Text transformation: Translation, summarization, reformatting, tone adjustment. The model understands these operations intuitively.

Information extraction: Pulling structured data (names, dates, quantities) from unstructured text.

Code generation for common patterns: Generating boilerplate, writing standard algorithms, explaining code. The model has seen millions of code examples.

Common Zero-Shot Mistakes

Being too vague:

# Bad: too ambiguous
"Improve this text."

# Good: specific criteria
"Rewrite this text to be more concise. Target 50% fewer words while keeping all key information. Preserve the professional tone."

Missing output format specification:

# Bad: format undefined — inconsistent outputs
"Extract the key points from this document."

# Good: format specified
"Extract the 3-5 most important points from this document as a bulleted list. Each bullet should be a complete sentence under 20 words."

Not accounting for edge cases:

# Bad: no instruction for ambiguous cases
"Classify this email as spam or not-spam."

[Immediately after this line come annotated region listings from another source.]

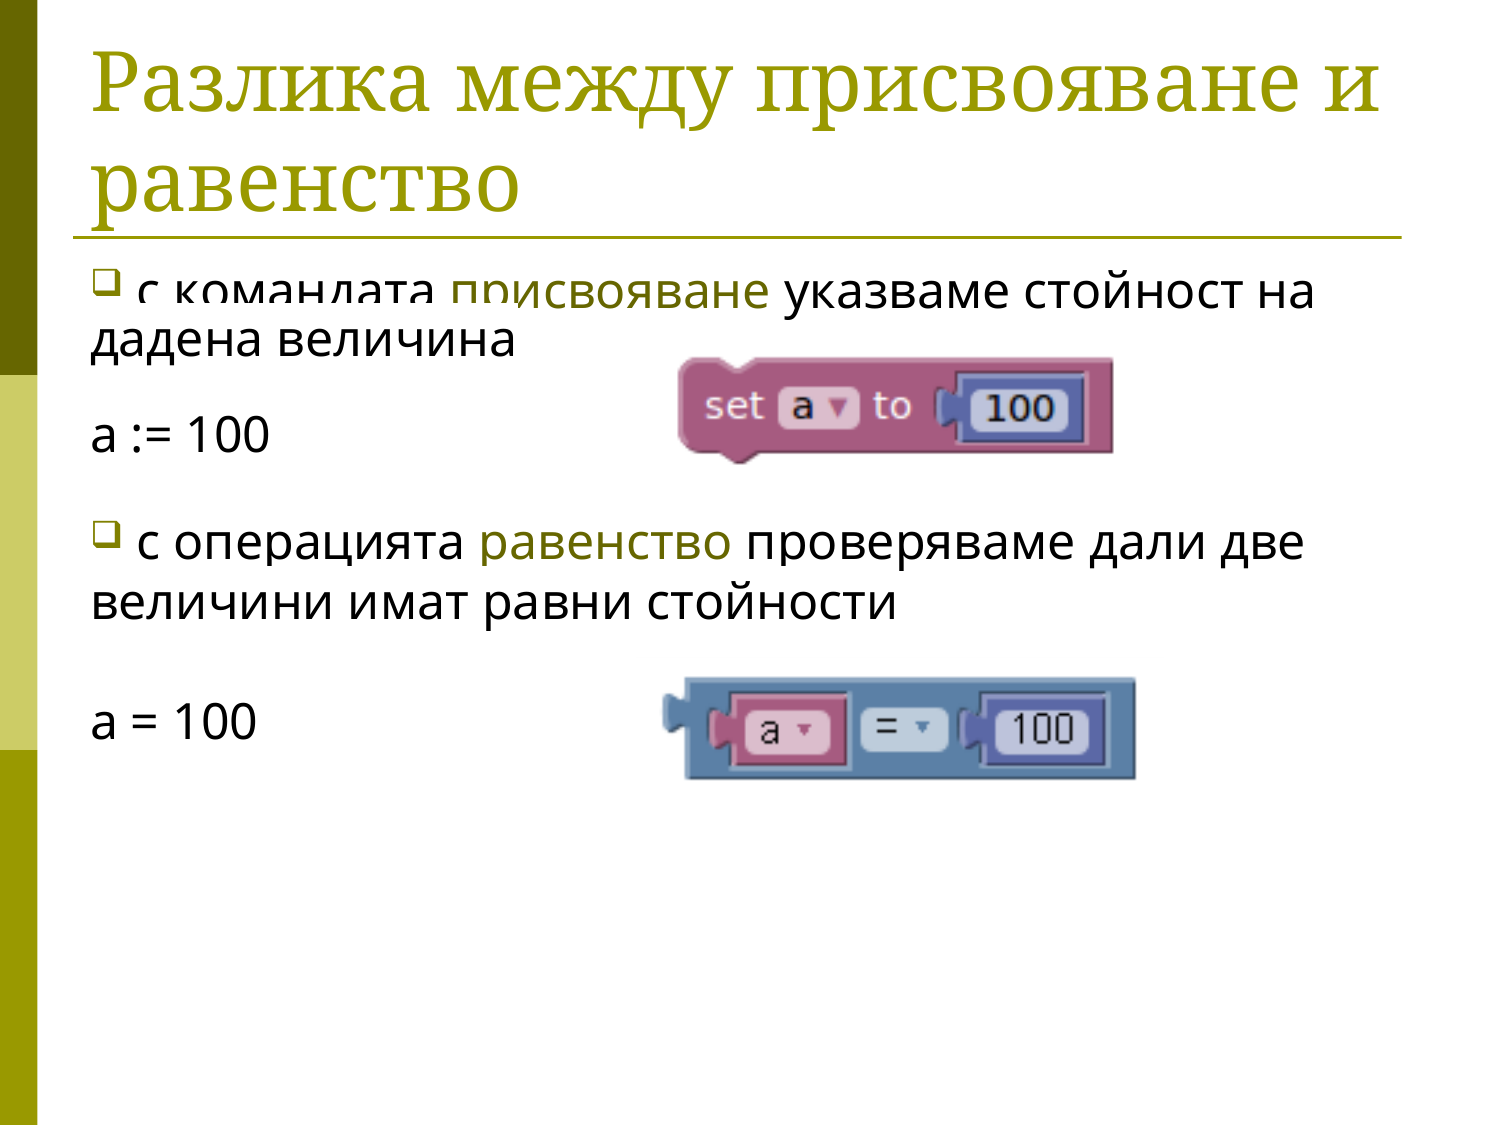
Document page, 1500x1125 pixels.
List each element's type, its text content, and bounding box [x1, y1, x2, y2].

picture [655, 337, 1164, 486]
list с командата присвояване указваме стойност на дадена величина a := 100 с операцията равенство проверяваме дали две величини имат равни стойности a = 100 [75, 262, 1500, 1063]
title Разлика между присвояване и равенство [75, 0, 1500, 236]
picture [636, 656, 1164, 808]
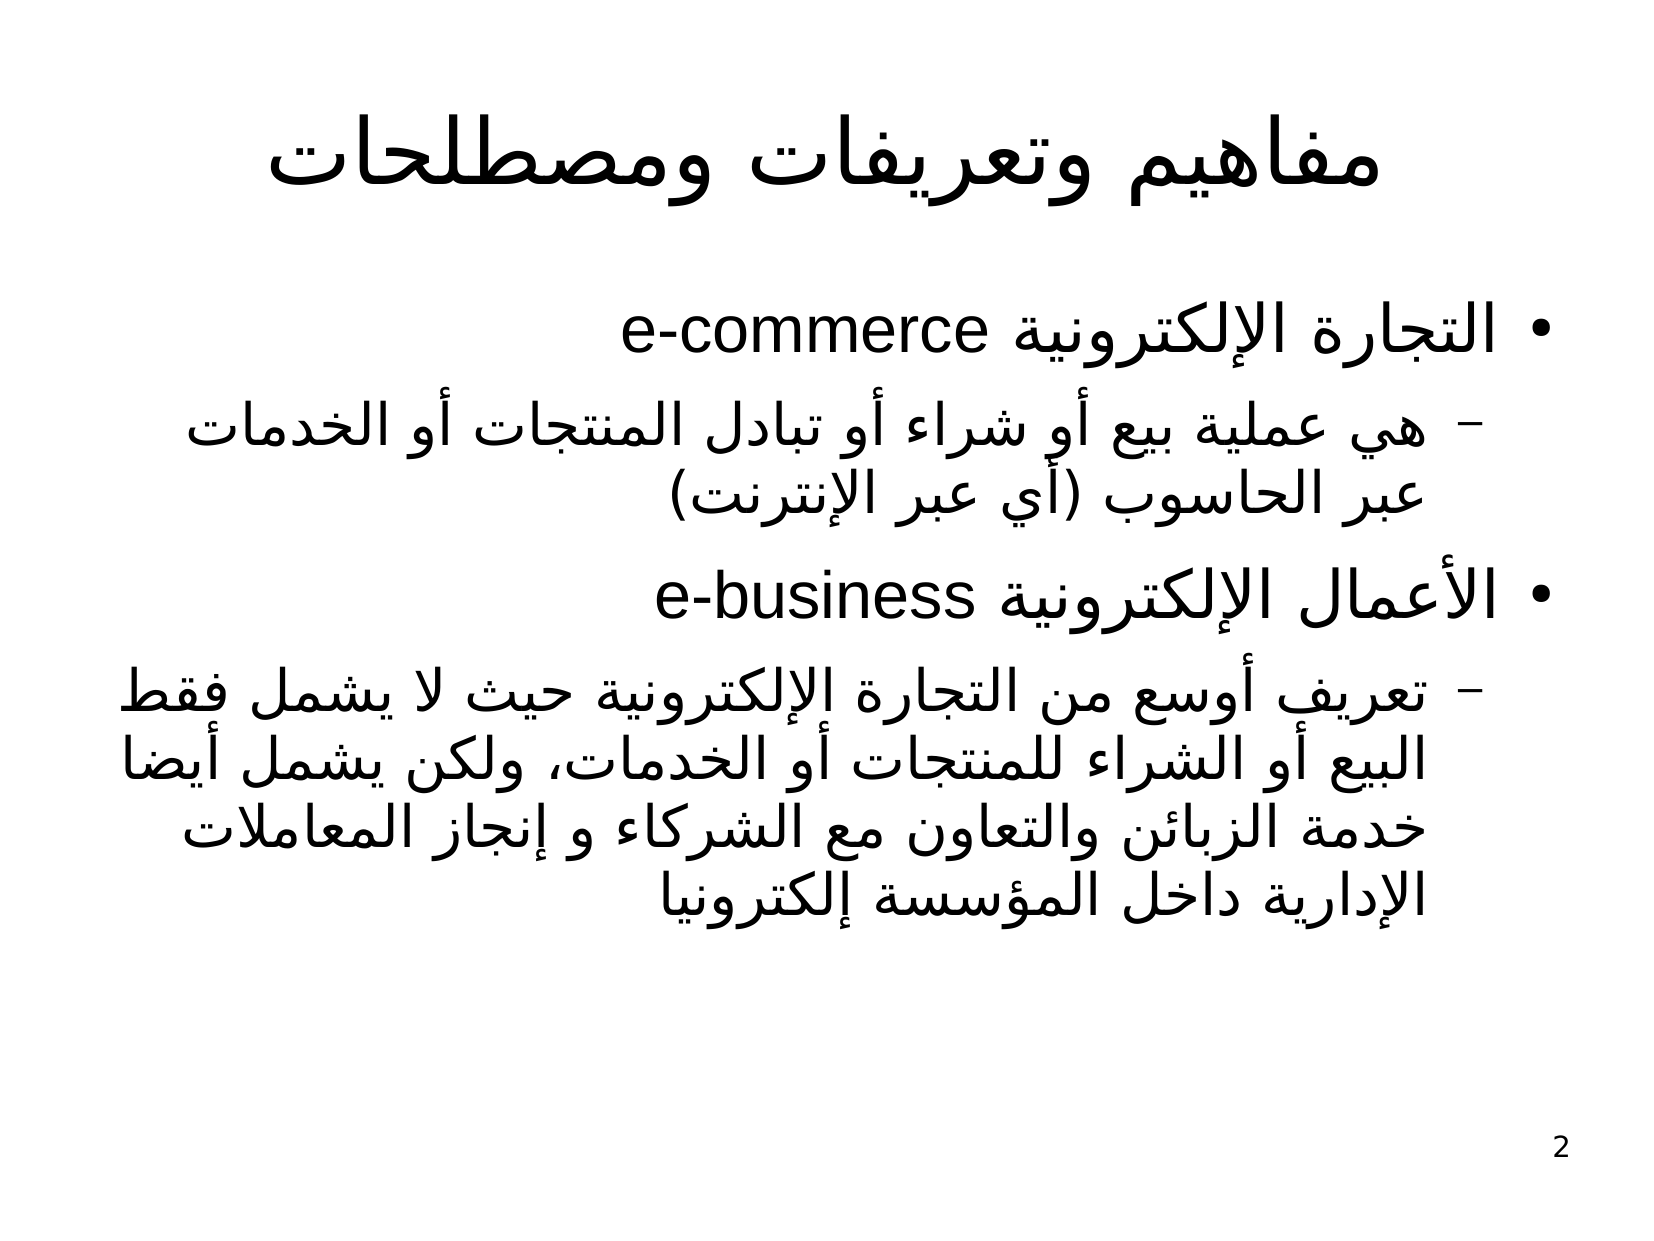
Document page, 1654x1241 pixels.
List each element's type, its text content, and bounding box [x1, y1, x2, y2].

list التجارة الإلكترونية e-commerce هي عملية بيع أو شراء أو تبادل المنتجات أو الخدمات عبر الحاسوب (أي عبر الإنترنت) الأعمال الإلكترونية e-business تعريف أوسع من التجارة الإلكترونية حيث لا يشمل فقط البيع أو الشراء للمنتجات أو الخدمات، ولكن يشمل أيضا خدمة الزبائن والتعاون مع الشركاء و إنجاز المعاملات الإدارية داخل المؤسسة إلكترونيا [82, 290, 1571, 1010]
title مفاهيم وتعريفات ومصطلحات [82, 49, 1571, 257]
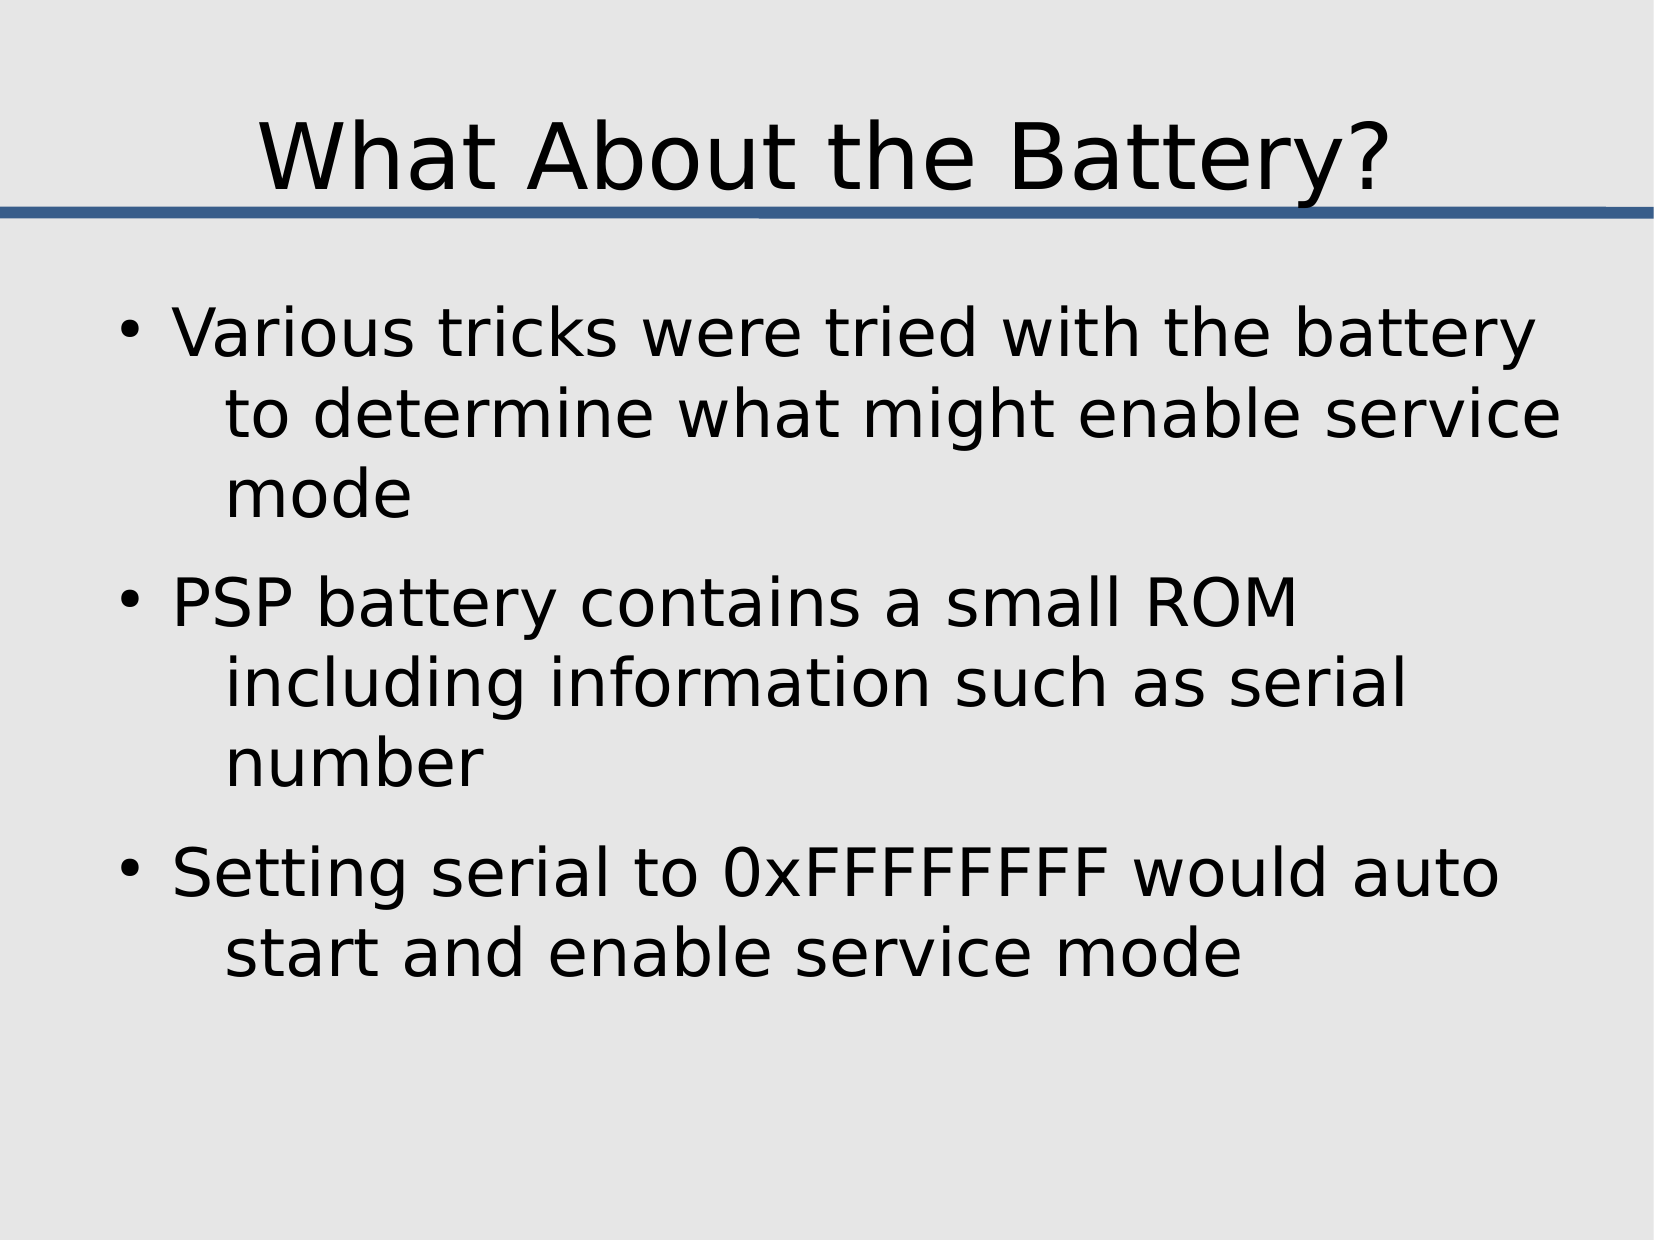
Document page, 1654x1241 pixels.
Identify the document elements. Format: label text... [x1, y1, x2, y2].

list Various tricks were tried with the battery to determine what might enable service mode PSP battery contains a small ROM including information such as serial number Setting serial to 0xFFFFFFFF would auto start and enable service mode [82, 290, 1571, 1094]
title What About the Battery? [82, 56, 1571, 250]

# Good: handles uncertainty
"Classify this email as 'spam', 'not-spam', or 'uncertain'. Use 'uncertain' if there are indicators of both."

Zero-Shot vs. Few-Shot Decision Guide

SituationUse Zero-Shot WhenUse Few-Shot When
Task complexitySimple, well-defined taskComplex or unusual task
Output formatStandard (text, JSON)Custom or domain-specific format
Model familiarityCommon task typeNiche domain or unusual conventions
Token budgetTightAvailable for examples

Zero-shot is always worth trying first — it's simpler and cheaper. Move to few-shot prompting (covered in the next lesson) when zero-shot results are inconsistent or miss the mark.